On Tuesday, a United Nations agency issued an alarming new report. Reflecting an emerging consensus among scientists, the UN more than doubled its previous estimate of the annual deaths caused primarily by burning carbon-based fuels such as coal, oil and wood. UN experts called on nations to cut back on coal, shift from cars toward public transportation, and increase energy efficiency in buildings and industry.
This may sound awfully familiar.
But Tuesday’s UN report was not about climate change, and was not written by an environmental body.
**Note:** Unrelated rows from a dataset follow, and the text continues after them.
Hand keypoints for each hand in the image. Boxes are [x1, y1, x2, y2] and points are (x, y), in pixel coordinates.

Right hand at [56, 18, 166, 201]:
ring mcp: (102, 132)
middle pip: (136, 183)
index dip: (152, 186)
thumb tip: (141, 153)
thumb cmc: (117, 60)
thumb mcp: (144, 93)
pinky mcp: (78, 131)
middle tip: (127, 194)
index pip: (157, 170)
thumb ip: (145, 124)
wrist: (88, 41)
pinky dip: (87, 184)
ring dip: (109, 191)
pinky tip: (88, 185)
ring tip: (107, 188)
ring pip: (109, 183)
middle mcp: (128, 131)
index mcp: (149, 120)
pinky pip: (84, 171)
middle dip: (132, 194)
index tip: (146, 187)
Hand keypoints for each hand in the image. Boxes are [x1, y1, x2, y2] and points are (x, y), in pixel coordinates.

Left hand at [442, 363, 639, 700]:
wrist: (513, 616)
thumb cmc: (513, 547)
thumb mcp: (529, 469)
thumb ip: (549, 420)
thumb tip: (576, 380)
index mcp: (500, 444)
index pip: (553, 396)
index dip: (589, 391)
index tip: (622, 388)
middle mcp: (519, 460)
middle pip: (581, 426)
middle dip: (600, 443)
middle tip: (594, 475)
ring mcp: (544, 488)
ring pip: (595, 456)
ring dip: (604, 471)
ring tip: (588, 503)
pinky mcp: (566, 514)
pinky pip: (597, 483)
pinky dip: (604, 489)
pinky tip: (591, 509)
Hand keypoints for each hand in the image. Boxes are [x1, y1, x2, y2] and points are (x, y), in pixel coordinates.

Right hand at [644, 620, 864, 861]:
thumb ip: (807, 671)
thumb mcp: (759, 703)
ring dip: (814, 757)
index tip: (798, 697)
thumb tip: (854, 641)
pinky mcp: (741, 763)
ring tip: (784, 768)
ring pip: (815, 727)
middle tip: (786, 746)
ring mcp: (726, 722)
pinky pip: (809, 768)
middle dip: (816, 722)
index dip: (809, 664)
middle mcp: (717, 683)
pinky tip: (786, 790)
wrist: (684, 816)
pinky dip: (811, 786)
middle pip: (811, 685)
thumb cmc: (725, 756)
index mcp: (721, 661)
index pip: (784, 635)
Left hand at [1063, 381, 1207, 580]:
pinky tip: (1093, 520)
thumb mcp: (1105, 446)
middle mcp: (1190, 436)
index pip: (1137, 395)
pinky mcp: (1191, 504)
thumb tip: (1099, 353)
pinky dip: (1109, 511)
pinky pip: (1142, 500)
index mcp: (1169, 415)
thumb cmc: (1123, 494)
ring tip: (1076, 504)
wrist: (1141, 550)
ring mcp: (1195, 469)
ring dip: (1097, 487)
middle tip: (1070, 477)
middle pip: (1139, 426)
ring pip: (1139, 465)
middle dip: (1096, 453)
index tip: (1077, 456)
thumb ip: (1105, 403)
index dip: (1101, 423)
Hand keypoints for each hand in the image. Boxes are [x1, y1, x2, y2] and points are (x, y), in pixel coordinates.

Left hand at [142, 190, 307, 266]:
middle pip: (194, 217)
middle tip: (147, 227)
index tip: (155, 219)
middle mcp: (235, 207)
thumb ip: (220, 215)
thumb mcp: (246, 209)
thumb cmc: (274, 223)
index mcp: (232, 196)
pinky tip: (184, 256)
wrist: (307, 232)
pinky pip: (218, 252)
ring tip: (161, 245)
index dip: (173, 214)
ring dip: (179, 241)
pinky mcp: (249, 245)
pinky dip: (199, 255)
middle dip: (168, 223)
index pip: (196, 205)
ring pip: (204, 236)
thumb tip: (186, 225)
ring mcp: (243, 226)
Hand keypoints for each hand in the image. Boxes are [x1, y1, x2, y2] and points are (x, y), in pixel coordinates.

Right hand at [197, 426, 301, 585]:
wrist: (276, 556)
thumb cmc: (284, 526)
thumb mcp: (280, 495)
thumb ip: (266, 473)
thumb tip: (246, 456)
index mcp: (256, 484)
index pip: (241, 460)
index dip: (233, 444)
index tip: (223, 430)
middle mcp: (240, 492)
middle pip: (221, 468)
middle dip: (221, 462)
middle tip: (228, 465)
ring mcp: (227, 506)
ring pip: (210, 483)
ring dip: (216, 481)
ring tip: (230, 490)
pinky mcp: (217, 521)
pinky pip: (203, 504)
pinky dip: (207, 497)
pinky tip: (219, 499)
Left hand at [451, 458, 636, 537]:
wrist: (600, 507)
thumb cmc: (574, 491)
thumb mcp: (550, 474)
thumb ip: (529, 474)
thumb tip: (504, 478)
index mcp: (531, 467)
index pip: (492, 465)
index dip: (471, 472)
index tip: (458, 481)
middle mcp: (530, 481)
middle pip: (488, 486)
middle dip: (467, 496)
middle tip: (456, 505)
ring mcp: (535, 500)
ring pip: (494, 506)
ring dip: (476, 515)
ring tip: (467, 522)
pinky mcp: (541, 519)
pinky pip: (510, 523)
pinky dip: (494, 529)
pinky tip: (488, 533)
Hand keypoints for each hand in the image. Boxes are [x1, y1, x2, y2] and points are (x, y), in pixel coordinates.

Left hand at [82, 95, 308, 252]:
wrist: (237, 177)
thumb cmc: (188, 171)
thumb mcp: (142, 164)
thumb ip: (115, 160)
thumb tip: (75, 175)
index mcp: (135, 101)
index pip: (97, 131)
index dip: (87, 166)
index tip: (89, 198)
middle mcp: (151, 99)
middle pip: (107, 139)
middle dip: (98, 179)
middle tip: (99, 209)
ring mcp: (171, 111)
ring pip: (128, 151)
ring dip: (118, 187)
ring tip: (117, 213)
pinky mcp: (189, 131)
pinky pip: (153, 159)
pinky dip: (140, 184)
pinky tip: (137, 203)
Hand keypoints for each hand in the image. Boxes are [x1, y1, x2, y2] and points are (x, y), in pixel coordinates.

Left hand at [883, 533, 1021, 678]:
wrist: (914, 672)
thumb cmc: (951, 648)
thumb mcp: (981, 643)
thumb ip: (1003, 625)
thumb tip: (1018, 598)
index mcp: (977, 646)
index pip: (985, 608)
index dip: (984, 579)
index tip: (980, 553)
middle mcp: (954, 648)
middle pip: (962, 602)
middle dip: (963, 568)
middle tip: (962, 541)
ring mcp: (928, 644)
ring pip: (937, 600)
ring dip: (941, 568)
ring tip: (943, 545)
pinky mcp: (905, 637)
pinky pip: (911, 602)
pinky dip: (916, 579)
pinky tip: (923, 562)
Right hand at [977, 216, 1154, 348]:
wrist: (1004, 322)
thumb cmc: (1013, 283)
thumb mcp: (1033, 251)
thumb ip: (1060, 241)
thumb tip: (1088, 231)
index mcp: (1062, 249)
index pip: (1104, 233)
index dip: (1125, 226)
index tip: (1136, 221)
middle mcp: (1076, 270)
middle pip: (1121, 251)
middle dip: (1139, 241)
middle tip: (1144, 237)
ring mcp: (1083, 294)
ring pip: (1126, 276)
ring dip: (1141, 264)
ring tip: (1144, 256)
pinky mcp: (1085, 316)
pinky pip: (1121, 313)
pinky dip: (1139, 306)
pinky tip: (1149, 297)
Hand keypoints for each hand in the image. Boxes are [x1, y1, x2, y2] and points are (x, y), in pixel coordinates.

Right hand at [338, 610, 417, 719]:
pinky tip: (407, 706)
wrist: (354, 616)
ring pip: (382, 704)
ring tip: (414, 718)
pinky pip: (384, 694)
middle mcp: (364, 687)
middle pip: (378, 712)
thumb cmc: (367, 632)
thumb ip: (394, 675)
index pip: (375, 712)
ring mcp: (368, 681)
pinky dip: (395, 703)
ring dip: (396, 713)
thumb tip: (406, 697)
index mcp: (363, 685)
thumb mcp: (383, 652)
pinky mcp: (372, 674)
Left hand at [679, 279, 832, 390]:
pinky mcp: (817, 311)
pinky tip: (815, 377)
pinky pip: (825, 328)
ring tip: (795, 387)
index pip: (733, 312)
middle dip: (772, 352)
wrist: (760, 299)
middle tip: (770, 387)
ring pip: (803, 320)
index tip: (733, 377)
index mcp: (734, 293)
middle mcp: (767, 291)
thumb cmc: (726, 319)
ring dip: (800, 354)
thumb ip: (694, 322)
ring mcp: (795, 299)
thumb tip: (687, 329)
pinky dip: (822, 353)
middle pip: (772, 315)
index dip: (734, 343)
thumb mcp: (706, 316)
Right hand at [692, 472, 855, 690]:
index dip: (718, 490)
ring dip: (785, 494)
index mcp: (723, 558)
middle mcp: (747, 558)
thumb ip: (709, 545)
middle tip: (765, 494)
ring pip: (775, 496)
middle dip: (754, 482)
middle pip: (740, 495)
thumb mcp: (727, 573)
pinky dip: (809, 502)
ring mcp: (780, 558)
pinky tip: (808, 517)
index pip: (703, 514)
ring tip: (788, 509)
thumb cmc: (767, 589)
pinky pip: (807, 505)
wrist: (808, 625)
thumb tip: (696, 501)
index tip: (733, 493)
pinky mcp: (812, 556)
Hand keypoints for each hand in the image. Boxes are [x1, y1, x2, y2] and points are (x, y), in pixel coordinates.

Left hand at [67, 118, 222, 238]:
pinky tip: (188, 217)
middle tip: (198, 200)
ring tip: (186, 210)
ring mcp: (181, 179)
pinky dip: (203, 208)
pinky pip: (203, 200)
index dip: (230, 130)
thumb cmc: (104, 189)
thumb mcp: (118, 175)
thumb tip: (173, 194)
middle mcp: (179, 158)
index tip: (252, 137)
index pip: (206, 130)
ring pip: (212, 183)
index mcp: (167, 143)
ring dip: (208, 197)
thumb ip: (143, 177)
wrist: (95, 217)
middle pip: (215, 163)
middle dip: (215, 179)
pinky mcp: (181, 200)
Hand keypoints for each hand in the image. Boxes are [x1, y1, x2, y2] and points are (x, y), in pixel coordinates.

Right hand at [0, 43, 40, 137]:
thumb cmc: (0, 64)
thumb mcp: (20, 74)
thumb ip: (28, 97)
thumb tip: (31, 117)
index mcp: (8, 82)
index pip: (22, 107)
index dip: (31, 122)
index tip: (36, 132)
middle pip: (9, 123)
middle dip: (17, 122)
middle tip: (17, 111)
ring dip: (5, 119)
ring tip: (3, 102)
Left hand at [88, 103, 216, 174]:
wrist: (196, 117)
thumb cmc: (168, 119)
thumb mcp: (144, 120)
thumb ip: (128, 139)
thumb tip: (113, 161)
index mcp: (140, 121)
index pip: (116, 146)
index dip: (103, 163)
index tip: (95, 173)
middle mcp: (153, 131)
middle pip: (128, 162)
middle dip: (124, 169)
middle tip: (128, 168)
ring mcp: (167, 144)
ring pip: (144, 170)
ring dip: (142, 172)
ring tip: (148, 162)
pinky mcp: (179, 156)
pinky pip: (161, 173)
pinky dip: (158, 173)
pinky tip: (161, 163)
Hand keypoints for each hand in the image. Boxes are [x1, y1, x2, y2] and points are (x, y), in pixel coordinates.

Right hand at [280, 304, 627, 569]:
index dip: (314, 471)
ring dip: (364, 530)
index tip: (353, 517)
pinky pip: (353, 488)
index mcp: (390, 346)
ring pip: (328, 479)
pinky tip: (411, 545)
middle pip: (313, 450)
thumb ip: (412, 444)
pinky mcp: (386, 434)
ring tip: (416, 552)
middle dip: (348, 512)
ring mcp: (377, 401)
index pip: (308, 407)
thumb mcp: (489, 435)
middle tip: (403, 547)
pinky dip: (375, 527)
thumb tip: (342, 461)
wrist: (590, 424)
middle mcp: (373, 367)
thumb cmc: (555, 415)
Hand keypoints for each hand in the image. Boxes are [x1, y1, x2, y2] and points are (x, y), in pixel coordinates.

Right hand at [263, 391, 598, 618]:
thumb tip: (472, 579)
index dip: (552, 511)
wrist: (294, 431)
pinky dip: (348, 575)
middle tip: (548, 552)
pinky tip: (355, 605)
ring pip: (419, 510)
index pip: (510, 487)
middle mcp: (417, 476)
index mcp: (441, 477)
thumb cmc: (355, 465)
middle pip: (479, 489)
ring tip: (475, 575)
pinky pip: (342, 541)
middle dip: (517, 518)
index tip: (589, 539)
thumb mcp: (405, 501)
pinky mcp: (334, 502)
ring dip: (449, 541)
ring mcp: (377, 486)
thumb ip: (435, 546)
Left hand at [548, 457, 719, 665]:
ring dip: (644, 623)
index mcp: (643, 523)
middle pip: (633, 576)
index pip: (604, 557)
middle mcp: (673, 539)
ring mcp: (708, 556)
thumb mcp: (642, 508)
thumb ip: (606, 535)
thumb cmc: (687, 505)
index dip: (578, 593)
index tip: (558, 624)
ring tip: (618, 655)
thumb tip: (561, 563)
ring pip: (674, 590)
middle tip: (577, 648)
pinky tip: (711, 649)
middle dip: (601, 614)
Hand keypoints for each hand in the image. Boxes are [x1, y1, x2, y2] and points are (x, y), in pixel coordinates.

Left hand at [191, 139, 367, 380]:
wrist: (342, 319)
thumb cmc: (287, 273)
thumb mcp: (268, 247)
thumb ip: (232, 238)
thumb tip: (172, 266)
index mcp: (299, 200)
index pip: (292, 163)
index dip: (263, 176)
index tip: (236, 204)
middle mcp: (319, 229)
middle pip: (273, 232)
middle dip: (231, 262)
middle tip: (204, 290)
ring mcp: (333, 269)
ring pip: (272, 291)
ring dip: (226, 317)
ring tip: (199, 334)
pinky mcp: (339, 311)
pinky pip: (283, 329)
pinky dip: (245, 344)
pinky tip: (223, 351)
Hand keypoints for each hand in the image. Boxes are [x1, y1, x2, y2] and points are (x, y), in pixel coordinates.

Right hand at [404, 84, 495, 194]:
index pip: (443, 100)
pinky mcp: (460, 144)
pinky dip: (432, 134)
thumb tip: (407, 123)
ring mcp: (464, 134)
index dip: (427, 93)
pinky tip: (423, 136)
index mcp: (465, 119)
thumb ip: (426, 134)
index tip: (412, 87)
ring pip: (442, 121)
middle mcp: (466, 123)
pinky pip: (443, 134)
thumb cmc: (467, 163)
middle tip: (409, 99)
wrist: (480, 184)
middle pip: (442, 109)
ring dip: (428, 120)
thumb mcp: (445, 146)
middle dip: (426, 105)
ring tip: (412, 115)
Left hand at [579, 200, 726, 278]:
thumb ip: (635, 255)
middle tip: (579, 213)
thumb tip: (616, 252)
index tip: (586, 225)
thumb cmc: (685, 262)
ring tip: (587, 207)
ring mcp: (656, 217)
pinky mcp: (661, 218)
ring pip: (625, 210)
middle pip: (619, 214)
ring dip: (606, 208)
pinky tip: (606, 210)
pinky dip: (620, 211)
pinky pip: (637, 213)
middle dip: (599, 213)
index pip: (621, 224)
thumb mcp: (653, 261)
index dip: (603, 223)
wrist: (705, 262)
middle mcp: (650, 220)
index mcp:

Instead, it was authored by the UN’s public health arm the World Health Organization, and it pointed toward a different culprit: the mortality caused by diseases resulting from air pollution.
The WHO’s report has generated headlines for its striking topline finding: an estimated 7 million people died from air pollution in 2012, making it the world’s single greatest environmental health threat. This figure more than doubled the WHO’s previous estimate in 2008, and nearly tripled its estimate for deaths resulting from outdoor air pollution from 1.3 million to 3.7 million.
“The number is large enough to be striking,” said Dr. Jonathan Samet, a pulmonary physician and epidemiologist who directs the University of Southern California’s Institute for Global Health.
For deaths from outdoor air pollution, 88 percent occurred in low and middle income countries, and the Western Pacific region, which includes China, suffered the highest mortality totals and per capita death rates in the world. China gets most of its energy from burning coal, which emits large amounts of particulates into the air, and consumes nearly half of all coal used worldwide. “China Smog at the Center of Air Pollution Deaths Cited by WHO,” read a headline by Bloomberg.
The report also found a sharp increase in deaths from household air pollution, which it attributed largely to smoke from cookstoves that burn wood and other types of biomass.
The dramatic surge in mortality estimates is mostly a result of more sophisticated measurements, said Dr. Carlos Dora of the WHO’s Department of Public Health and Environment. The population being considered roughly doubled because satellite data recently made it possible to estimate air pollution deaths in rural areas, and advances in scientific consensus on the role of air pollution in heart attacks and strokes significantly increased death totals.
Dora said his team at the WHO was developing recommendations for government policies to reduce the heavy mortality burden.